Furthermore, please remember that spellchecks are not infallible. Just because your Word document has not underlined any words with red squiggles does not mean that you do not have any typos. Auto-correct can change your small mistake to a word that you didn’t intend for it to be, and you may not even notice as you furiously type up your brilliant arguments at amazing speeds. If you have the time, read through your assignment out loud; it will prevent your eyes from skipping ahead and over words.

Finally, I also recommend that you get a friend or loved one to read through your assignment; they often catch mistakes that the spellcheck doesn’t. Preferably, make it someone who is unfamiliar with your topic. If you choose someone who works in other fields, they will be more likely to review or ask for clarification for your writing style  or will be searching for typos, not accidentally giving you new ideas for your main argument… which can stray dangerously close to plagiarism.

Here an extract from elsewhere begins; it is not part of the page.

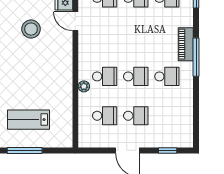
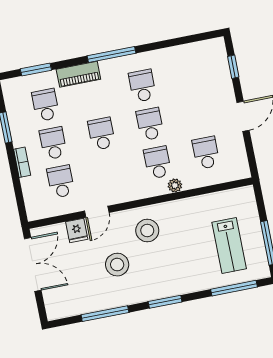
piano: (186, 44) -> (78, 74), moved
stool: (53, 58) -> (147, 231), added
school desk: (136, 116) -> (102, 134), moved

In general, students will only get as much out of the assignment as they put in. The purpose of written assignments is not to torture students, but to educate them. These essays are generally assigned to improve your research skills, your ability to think critically about texts, and articulate arguments. You may be a brilliant researcher but if you cannot communicate your ideas, you have not achieved your desired goal and your work suffers for it. Professors and teaching assistants can only evaluate what they have in front of them, not what you know and understand in your head. Think of these written assignments as practice. They are not meant to be perfect – some instructors refuse to ever give students perfect marks, believing it impossible – but in theory they help to improve your research skills, critical thinking, and writing style, which are all abilities that should serve you well both in school and outside of academia, including in the job market.

So please: proofread your work and review your assignment sheets. Your writing should reflect your arguments and leave a good impression with the reader. Typos are like potholes on a highway; they can be annoying, do not promote favourable impressions, and can potentially cause life threatening accidents… Wait, I mean that they can derail your argument entirely and prevent the car (your instructor, in this metaphor) from going on their merry way to giving you an excellent grade.

Further Reading

Final post-script: If you spot any typos in this article, please point them out to me so I can correct them. I won’t be offended. I have read and re-read this post multiple times, but as I have stressed already: nobody is perfect, however much we would like to be. (Side note: as a Canadian blogger, all extra “u”s in the middle of words like “favour”, “honour”, and “colour” are meant to be there, no matter what the American spellcheck says.)